- Work order:
Keep only the lines from the start of the data through the line containing "<td>Watchers: <code>2</code></td>", and output them exactly.

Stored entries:
+++++

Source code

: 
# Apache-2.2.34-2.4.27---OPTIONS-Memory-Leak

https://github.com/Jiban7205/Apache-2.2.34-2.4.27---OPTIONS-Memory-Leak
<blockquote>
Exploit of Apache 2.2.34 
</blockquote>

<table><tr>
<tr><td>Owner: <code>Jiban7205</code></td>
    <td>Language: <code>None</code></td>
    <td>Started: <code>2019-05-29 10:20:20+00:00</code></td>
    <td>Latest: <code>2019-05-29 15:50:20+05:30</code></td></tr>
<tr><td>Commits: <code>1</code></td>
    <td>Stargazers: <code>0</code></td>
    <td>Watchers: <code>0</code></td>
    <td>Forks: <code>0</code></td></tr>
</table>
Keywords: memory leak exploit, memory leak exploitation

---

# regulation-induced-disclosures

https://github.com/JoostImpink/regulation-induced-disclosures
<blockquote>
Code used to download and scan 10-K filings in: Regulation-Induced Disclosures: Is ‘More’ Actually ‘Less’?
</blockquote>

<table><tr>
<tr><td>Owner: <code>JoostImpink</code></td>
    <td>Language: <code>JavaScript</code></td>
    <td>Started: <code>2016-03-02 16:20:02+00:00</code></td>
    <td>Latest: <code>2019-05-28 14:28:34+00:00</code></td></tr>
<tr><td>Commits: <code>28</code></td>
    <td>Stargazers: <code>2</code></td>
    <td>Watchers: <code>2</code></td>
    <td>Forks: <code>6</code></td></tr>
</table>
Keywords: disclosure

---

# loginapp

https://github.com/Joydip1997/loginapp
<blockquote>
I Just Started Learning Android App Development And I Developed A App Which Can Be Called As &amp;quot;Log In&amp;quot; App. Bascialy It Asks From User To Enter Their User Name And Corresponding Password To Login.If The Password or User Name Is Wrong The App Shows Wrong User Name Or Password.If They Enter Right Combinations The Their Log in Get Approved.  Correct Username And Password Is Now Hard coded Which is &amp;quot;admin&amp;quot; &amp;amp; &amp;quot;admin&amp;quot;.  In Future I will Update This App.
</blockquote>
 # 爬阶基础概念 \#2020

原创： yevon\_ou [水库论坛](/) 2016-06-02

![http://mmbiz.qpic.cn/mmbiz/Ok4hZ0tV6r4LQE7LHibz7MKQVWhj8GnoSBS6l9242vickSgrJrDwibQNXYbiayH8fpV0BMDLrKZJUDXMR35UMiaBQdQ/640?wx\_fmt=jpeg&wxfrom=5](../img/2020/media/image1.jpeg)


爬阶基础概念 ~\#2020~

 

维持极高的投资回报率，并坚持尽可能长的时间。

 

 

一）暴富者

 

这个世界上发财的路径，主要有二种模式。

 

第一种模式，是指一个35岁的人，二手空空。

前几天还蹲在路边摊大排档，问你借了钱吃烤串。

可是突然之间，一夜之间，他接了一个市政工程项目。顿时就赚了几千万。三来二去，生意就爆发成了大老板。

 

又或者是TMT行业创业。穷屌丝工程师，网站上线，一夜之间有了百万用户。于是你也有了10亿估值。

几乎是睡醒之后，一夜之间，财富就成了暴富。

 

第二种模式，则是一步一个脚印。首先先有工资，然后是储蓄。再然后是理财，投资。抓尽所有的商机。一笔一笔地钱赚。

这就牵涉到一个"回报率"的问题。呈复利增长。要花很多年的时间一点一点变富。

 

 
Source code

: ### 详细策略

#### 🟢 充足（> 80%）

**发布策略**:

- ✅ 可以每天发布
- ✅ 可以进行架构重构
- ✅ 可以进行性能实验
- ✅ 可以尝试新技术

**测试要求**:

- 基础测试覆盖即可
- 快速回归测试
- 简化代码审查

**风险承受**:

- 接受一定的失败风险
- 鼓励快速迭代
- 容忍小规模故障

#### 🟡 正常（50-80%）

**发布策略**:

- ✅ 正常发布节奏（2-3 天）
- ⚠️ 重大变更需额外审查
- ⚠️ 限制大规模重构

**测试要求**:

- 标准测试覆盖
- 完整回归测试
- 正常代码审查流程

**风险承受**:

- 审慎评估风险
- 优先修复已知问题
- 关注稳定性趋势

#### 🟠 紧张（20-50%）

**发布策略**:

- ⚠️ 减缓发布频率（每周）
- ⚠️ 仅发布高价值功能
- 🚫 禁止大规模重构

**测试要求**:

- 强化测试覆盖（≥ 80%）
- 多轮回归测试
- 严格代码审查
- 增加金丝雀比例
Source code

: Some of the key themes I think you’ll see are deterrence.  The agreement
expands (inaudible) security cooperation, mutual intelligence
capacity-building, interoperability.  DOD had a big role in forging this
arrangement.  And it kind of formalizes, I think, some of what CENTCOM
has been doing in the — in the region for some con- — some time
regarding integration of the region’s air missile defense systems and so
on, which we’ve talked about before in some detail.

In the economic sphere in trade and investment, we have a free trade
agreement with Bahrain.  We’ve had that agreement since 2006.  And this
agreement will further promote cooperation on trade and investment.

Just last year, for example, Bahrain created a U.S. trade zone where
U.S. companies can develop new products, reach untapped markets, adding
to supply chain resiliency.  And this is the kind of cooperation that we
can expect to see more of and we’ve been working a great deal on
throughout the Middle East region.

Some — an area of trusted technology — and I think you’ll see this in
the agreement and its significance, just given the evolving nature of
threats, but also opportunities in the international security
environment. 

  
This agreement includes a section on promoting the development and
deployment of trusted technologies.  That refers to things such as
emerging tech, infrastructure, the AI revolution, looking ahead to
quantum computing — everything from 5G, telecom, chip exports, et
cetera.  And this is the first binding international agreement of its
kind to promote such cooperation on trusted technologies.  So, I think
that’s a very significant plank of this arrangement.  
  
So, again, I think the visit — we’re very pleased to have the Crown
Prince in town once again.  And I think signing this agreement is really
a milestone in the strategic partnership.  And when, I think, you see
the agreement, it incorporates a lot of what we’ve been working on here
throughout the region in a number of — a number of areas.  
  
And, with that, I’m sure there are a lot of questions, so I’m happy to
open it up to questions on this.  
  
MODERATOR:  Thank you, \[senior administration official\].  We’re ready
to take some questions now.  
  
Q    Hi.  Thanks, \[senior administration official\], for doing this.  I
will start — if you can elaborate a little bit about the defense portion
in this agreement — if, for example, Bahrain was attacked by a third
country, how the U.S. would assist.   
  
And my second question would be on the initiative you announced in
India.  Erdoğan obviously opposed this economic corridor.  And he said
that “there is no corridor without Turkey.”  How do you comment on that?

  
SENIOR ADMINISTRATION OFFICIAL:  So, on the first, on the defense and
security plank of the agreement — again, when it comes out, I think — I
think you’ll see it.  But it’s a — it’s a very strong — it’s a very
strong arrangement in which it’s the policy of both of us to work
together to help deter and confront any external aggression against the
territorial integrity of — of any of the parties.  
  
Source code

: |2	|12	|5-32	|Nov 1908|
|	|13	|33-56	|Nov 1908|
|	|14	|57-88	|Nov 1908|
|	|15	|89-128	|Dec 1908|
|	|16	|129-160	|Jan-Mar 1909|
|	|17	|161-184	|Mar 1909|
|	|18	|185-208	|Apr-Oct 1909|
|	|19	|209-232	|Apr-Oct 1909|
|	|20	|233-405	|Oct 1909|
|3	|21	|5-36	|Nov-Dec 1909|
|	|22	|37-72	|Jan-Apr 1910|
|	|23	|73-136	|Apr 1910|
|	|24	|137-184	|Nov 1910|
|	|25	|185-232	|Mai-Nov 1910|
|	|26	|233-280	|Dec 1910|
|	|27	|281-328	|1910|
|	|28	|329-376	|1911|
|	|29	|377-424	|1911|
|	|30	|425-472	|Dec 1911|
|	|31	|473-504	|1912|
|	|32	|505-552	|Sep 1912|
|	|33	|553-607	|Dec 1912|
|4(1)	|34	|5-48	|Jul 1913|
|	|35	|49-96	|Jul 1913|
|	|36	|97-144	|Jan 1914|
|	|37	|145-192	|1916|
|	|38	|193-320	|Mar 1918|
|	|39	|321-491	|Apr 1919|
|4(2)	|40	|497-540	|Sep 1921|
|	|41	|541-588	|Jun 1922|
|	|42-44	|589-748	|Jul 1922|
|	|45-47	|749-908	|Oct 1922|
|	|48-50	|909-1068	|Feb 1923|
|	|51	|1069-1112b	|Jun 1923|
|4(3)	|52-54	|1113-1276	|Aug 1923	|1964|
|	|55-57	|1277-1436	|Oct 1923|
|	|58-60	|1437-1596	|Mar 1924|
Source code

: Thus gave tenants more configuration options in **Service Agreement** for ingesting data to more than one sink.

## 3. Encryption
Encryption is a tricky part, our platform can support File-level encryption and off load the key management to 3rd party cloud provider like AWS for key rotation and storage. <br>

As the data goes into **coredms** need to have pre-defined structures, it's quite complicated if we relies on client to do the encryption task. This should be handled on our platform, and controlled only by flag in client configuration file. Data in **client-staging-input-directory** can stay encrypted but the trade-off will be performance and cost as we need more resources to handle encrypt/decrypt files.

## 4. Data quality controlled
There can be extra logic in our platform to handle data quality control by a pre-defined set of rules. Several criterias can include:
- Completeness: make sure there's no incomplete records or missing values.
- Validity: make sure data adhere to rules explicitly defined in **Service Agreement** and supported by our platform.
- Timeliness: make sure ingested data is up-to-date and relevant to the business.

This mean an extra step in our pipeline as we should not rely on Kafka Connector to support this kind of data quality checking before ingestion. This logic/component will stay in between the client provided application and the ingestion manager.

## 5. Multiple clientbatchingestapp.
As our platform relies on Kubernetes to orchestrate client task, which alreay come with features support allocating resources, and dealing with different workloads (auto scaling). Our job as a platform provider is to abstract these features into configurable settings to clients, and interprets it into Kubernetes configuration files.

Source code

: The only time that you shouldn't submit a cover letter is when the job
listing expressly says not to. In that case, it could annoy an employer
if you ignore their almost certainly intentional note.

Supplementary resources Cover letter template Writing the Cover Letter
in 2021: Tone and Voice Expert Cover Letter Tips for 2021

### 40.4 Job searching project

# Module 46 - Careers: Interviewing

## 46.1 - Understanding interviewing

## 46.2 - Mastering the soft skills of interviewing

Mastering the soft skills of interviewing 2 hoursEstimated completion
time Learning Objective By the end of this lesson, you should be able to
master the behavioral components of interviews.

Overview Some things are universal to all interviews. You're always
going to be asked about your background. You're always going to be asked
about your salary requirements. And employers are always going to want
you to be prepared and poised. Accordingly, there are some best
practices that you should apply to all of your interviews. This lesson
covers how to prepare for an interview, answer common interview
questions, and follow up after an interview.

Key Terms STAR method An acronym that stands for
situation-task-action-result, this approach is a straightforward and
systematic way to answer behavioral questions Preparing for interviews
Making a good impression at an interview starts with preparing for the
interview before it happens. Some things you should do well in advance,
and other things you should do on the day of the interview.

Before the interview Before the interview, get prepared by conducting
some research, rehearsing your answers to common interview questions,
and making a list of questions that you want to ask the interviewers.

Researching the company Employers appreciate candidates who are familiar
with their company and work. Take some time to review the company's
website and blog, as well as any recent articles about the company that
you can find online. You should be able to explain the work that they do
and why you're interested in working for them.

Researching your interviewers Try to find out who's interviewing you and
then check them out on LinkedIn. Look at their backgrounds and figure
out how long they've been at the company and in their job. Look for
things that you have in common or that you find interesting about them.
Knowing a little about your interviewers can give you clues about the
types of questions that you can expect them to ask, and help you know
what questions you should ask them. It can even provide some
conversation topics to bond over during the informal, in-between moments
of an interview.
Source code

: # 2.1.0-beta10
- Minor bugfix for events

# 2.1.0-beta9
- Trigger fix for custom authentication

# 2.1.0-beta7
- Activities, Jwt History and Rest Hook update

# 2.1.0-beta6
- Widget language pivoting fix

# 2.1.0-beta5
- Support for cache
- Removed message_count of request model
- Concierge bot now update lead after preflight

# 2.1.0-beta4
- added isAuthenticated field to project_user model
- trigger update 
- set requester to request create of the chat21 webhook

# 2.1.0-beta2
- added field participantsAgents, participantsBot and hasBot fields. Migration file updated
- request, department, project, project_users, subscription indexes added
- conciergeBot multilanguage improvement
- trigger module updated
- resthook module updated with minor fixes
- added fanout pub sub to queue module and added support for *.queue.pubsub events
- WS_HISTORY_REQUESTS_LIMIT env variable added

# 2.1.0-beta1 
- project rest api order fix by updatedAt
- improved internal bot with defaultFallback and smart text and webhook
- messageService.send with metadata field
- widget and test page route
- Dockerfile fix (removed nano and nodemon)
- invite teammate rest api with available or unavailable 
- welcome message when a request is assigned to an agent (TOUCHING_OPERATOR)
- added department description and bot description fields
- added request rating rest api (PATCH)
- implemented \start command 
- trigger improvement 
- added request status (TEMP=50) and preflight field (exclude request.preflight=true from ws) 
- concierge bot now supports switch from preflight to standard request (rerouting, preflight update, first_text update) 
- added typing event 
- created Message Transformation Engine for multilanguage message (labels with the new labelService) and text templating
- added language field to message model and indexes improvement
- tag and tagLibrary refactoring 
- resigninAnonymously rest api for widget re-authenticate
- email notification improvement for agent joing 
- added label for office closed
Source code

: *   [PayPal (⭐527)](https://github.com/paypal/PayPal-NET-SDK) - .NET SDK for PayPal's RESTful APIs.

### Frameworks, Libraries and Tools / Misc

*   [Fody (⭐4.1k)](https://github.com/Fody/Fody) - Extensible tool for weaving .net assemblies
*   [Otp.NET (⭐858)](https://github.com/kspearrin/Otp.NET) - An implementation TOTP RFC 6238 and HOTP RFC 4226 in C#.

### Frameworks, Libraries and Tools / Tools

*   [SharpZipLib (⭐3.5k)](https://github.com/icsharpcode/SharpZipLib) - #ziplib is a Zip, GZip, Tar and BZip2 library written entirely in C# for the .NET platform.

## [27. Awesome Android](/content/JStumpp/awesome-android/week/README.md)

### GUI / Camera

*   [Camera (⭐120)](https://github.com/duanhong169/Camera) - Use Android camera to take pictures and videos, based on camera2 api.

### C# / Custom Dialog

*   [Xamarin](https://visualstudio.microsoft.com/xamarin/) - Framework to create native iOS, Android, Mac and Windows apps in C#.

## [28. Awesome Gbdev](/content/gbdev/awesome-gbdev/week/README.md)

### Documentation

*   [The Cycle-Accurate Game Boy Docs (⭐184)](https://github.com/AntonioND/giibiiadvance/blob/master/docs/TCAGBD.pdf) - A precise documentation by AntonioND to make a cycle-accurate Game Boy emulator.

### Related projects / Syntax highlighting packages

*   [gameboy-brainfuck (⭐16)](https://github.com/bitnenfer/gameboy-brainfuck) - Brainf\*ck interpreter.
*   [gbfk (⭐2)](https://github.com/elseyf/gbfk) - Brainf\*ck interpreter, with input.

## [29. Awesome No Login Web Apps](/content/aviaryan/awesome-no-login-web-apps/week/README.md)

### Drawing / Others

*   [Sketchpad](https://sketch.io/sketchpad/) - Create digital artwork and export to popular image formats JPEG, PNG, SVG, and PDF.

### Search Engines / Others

+++++

- Expected output:
Source code

: 
# Apache-2.2.34-2.4.27---OPTIONS-Memory-Leak

https://github.com/Jiban7205/Apache-2.2.34-2.4.27---OPTIONS-Memory-Leak
<blockquote>
Exploit of Apache 2.2.34 
</blockquote>

<table><tr>
<tr><td>Owner: <code>Jiban7205</code></td>
    <td>Language: <code>None</code></td>
    <td>Started: <code>2019-05-29 10:20:20+00:00</code></td>
    <td>Latest: <code>2019-05-29 15:50:20+05:30</code></td></tr>
<tr><td>Commits: <code>1</code></td>
    <td>Stargazers: <code>0</code></td>
    <td>Watchers: <code>0</code></td>
    <td>Forks: <code>0</code></td></tr>
</table>
Keywords: memory leak exploit, memory leak exploitation

---

# regulation-induced-disclosures

https://github.com/JoostImpink/regulation-induced-disclosures
<blockquote>
Code used to download and scan 10-K filings in: Regulation-Induced Disclosures: Is ‘More’ Actually ‘Less’?
</blockquote>

<table><tr>
<tr><td>Owner: <code>JoostImpink</code></td>
    <td>Language: <code>JavaScript</code></td>
    <td>Started: <code>2016-03-02 16:20:02+00:00</code></td>
    <td>Latest: <code>2019-05-28 14:28:34+00:00</code></td></tr>
<tr><td>Commits: <code>28</code></td>
    <td>Stargazers: <code>2</code></td>
    <td>Watchers: <code>2</code></td>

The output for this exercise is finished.